We like to imagine peace as a warm room, a gentle hymn, a soft chair at the end of a long day. But Scripture presents something different. Peace is the moment you choose not to say the thing you rehearsed all night. It is the silence that feels like loss because you surrendered the final word. It is the discipline of stepping back when every part of you wants to step forward and prove a point. And if we are honest, that hurts.
There is a strange truth most of us avoid. We do not always want peace. We want victory that looks like peace. We want agreement that makes us feel validated. We want unity, as long as it forms around our version of truth. Paul saw that coming long before we did. He understood that a divided church would not collapse because of persecution from the outside, but because of pride on the inside. And so he wrote, not as a philosopher, but as a man who had been broken and rebuilt, “Let us therefore make every effort to do what leads to peace and to mutual edification.”
Every effort. Not when it is convenient. Not when the other person apologises first. Not when it costs nothing. Every effort. There is something almost uncomfortable about that standard. Because it means peace is no longer optional. It is not a personality trait reserved for the calm or the agreeable. It is a command. And commands do not wait for your mood.

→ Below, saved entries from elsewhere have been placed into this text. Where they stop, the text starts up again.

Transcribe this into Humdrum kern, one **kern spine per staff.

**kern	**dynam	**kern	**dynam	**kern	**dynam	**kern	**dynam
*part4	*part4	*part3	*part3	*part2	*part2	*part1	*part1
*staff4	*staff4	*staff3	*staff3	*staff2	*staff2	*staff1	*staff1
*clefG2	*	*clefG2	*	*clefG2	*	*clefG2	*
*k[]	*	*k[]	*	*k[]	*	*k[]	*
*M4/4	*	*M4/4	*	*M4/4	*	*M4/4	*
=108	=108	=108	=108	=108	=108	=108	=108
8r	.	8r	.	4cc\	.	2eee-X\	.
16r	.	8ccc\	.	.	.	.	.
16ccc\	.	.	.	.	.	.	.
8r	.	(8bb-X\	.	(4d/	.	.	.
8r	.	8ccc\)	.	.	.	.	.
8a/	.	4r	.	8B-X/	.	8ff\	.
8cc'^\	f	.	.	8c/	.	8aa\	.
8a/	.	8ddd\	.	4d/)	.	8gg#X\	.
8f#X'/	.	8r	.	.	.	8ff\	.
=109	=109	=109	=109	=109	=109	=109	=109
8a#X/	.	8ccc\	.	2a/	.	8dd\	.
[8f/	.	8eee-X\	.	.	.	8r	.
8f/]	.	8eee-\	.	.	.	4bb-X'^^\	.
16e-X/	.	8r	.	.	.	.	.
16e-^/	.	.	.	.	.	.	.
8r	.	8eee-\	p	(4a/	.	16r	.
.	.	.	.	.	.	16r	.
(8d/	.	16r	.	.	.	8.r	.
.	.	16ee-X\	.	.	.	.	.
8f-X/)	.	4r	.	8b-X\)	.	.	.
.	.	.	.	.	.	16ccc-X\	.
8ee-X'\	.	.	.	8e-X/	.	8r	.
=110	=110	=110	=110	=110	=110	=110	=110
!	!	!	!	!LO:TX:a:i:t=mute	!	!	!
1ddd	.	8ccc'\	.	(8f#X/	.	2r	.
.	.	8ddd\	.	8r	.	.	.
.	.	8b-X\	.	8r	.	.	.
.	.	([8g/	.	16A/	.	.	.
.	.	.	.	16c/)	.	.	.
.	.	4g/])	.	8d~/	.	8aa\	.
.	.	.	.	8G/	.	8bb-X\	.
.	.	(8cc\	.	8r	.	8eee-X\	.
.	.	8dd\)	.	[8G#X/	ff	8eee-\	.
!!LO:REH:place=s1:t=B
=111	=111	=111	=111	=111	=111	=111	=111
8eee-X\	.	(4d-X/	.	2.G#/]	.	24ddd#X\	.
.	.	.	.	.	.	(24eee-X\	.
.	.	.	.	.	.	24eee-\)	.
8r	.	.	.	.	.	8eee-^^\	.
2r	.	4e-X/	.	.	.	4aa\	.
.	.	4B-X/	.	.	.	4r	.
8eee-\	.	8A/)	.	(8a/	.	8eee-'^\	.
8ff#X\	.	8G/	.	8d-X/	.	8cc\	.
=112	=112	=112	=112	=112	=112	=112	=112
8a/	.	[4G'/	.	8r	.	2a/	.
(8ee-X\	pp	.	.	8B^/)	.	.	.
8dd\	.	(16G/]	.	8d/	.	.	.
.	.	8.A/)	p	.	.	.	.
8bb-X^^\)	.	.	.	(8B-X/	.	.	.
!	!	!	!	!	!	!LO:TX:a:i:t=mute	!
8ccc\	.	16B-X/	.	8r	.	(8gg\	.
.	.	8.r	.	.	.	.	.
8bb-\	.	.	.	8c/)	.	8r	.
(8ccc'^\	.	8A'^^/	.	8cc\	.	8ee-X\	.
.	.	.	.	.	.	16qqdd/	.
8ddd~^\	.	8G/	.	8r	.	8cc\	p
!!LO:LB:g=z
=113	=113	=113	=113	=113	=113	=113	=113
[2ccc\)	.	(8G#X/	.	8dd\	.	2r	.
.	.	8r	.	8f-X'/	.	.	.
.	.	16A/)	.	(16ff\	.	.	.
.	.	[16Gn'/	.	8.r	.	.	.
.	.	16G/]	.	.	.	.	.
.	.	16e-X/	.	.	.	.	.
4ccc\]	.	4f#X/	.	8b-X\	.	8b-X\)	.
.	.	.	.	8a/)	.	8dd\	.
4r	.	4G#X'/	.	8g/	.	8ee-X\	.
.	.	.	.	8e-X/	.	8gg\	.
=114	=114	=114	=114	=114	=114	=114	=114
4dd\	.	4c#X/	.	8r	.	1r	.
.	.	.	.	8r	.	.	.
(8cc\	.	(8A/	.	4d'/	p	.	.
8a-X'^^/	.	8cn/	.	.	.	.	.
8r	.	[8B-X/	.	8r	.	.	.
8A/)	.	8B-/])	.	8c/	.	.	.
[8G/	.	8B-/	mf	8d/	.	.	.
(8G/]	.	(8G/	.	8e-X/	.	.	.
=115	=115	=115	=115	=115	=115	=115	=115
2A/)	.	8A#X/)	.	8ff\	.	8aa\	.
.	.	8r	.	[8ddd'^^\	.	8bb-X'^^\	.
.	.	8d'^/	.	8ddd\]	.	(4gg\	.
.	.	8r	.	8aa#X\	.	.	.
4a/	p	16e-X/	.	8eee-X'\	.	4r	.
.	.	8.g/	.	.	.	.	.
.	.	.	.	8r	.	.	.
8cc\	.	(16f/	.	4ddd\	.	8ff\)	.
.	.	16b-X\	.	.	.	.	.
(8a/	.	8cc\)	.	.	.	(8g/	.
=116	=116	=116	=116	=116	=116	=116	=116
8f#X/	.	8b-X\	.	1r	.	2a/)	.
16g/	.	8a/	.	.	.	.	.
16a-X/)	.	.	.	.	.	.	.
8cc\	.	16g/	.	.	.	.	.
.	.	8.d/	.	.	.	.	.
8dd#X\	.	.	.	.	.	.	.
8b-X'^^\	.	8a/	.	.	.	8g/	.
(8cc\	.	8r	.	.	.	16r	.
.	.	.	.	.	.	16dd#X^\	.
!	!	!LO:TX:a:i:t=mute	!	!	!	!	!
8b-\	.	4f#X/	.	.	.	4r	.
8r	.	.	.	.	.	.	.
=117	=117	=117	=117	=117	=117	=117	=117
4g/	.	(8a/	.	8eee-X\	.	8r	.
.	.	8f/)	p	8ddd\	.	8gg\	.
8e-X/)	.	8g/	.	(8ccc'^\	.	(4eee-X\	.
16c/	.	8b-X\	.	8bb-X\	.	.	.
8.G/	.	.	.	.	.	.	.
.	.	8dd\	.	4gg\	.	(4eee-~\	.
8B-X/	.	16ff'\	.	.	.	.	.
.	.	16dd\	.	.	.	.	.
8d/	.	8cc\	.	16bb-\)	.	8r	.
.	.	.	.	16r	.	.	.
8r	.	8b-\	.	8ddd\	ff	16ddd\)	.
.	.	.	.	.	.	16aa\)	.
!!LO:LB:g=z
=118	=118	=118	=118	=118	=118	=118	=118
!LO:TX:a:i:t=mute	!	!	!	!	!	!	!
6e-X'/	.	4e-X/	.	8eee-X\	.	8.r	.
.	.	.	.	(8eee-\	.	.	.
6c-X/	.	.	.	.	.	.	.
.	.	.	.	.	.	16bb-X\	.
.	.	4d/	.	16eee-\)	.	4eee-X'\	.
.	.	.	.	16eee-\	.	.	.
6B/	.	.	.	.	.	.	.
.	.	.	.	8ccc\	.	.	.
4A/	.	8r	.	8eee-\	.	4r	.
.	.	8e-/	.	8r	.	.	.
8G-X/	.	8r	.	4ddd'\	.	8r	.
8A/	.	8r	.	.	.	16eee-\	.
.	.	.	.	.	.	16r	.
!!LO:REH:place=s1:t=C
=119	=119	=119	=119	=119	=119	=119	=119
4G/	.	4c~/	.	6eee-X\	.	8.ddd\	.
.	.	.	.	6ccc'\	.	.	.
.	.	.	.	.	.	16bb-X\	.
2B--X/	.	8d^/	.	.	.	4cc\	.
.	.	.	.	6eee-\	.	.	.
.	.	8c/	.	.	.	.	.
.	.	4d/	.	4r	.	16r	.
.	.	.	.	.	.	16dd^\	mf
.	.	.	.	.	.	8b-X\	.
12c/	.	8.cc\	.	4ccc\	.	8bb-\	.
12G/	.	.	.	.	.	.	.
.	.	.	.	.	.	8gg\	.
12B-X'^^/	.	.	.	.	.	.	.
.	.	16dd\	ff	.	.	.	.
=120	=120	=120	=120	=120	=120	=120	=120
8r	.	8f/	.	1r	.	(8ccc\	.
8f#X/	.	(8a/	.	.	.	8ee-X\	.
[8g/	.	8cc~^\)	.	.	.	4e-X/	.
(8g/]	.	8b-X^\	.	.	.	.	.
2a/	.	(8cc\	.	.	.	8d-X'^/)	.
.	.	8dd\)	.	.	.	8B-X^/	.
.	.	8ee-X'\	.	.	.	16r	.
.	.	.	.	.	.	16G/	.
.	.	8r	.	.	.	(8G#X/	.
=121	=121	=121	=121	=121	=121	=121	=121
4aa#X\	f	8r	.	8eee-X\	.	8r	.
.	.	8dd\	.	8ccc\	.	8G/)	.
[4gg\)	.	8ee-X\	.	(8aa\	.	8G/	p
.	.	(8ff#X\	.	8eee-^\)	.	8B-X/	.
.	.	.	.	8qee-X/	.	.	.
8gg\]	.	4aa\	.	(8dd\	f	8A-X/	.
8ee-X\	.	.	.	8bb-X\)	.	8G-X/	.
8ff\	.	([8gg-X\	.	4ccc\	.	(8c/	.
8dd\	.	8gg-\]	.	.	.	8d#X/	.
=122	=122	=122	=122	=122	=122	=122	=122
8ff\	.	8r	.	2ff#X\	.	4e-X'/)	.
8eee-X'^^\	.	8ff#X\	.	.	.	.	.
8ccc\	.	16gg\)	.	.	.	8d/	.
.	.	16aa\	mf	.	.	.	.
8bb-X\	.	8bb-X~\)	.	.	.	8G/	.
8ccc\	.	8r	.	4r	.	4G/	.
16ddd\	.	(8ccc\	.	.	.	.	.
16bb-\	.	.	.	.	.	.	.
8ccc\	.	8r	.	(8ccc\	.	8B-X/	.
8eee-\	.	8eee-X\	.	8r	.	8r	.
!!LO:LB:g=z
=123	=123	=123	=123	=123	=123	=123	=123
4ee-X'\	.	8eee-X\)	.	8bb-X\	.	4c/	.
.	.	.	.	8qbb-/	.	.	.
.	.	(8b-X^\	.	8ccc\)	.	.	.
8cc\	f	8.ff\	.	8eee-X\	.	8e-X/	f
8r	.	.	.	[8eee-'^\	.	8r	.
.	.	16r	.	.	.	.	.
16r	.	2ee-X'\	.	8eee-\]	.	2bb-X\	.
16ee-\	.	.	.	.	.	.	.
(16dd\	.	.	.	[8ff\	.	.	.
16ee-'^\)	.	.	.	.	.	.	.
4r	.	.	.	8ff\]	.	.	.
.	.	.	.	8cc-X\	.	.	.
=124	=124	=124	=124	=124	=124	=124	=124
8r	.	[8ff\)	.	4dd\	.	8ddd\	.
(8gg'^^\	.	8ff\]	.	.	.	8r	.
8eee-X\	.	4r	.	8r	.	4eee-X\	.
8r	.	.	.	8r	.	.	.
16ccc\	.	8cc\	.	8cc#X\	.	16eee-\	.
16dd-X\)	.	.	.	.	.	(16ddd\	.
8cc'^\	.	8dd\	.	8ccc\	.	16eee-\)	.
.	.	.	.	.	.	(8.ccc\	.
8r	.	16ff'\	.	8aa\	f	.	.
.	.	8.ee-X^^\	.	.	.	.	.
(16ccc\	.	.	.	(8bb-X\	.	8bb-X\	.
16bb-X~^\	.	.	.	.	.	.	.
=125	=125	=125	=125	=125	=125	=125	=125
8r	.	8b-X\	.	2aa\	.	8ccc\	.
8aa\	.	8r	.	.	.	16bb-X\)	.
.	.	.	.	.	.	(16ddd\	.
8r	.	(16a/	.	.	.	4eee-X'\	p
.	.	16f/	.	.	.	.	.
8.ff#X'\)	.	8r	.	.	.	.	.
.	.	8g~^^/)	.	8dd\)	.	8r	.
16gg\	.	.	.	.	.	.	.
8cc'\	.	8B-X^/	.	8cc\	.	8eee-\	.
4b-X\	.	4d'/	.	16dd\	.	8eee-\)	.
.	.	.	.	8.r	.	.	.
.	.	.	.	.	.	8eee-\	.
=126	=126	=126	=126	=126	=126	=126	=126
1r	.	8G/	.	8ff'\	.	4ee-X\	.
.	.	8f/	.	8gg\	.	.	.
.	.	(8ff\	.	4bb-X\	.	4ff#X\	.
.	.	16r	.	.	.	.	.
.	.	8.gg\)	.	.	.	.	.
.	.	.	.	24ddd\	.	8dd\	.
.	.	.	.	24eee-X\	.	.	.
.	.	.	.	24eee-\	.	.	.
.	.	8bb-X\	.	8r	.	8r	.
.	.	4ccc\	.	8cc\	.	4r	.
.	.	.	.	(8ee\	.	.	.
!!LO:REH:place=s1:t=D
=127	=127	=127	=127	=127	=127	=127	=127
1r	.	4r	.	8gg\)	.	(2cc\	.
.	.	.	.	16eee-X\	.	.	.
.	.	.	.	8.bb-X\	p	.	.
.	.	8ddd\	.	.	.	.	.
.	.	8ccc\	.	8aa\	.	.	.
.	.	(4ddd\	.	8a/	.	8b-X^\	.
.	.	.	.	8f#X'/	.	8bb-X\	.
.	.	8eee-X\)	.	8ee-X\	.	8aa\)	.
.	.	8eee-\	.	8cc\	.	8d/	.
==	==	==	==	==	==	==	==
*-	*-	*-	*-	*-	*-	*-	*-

Yet here is where it turns, where the blade becomes balm. Because the same peace that cuts also heals. The world teaches us to guard ourselves, to protect our image, to hold our ground at all costs. But Christ reveals something quieter and far stronger. That when you release the need to dominate, you gain the ability to build. When you let go of being right, you become useful. When you choose peace, you do not lose yourself, you finally become who you were meant to be.
There is even a kind of holy humour in it. The arguments that feel so large in the moment often shrink with time. The message you were determined to send, the look you were ready to give, the line you practised in your head, somehow, in the light of eternity, they feel… small. Almost laughable. Like bringing a sword to a conversation that only needed a chair. And maybe that is the smile we need today. Not a dismissive one, but a freeing one. The kind that says, “I do not need to win this.” The kind that loosens the grip we have on things that were never meant to define us.
Because peace is not weakness. It is restraint under authority. It is strength that answers to something higher than emotion. So today, not in theory but in practice, ask the harder question. Not, “Am I right?” But, “Am I building?” Not, “Did I win?” But, “Did I leave something stronger behind me?” Because the measure of a life in Christ is not how many arguments you survived, but how many people were strengthened because you chose peace over pride.
“So then let us pursue what makes for peace and for mutual upbuilding.” Romans 14:19
Let’s Pray
God, You see the places in me that still want to win more than I want to love. Forgive me for the quiet pride that dresses itself as conviction. Teach my hands to build, not break. Teach my mouth to heal, not wound. And in the moments where peace feels like loss, remind me that You are forming something eternal in me. Let me walk into this day lighter, freer, and ready to choose peace, not because it is easy, but because it is Yours. In Christ’s name, Amen.